◆ ACTION ITEM: In the lines below, rename "Spritkosten" to "Treibstoffkosten" wherever it occurs and keep everything else unchanged. Leave the pictures out of your answer.

Records from a collection
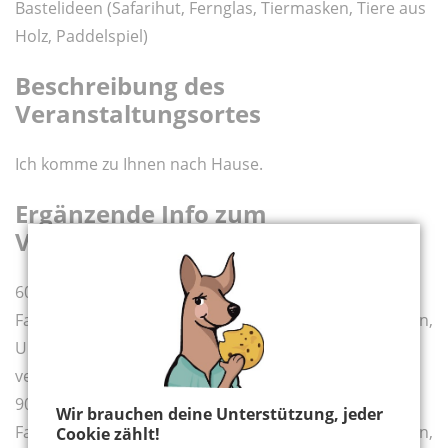
Bastelideen (Safarihut, Fernglas, Tiermasken, Tiere aus
Holz, Paddelspiel)
Beschreibung des
Veranstaltungsortes
Ich komme zu Ihnen nach Hause.
Ergänzende Info zum
Veranstaltungspreis
60 Minuten Programm inklusive Vorbereitungszeit,
Fahrtzeit und Einkaufszeit kosten 150 Euro. Spritkosten,
Umsatzsteuer und Materialkosten werden extra
verrechnet.
90 Minuten Programm inklusive Vorbereitungszeit,
Wir brauchen deine Unterstützung, jeder
Fahrtzeit und Einkaufszeit kosten 200 Euro. Spritkosten,
Cookie zählt!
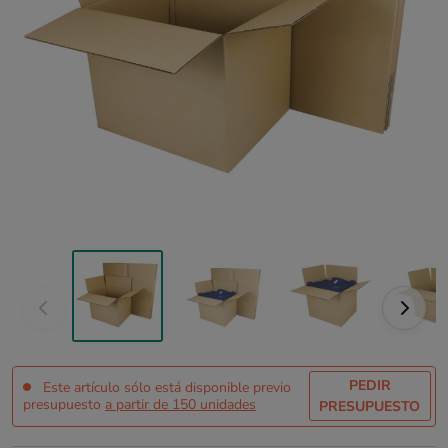
PEDIR
Este artículo sólo está disponible previo
presupuesto
a partir de 150 unidades
PRESUPUESTO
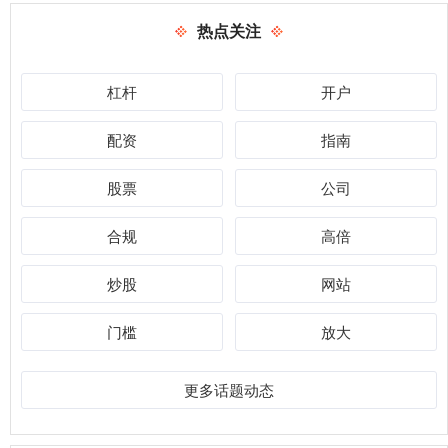
热点关注
杠杆
开户
配资
指南
股票
公司
合规
高倍
炒股
网站
门槛
放大
更多话题动态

◆ RESPONSE TO THE TASK:
Bastelideen (Safarihut, Fernglas, Tiermasken, Tiere aus
Holz, Paddelspiel)
Beschreibung des
Veranstaltungsortes
Ich komme zu Ihnen nach Hause.
Ergänzende Info zum
Veranstaltungspreis
60 Minuten Programm inklusive Vorbereitungszeit,
Fahrtzeit und Einkaufszeit kosten 150 Euro. Treibstoffkosten,
Umsatzsteuer und Materialkosten werden extra
verrechnet.
90 Minuten Programm inklusive Vorbereitungszeit,
Wir brauchen deine Unterstützung, jeder
Fahrtzeit und Einkaufszeit kosten 200 Euro. Treibstoffkosten,
Cookie zählt!
PEDIR
Este artículo sólo está disponible previo
presupuesto
a partir de 150 unidades
PRESUPUESTO
热点关注
杠杆
开户
配资
指南
股票
公司
合规
高倍
炒股
网站
门槛
放大
更多话题动态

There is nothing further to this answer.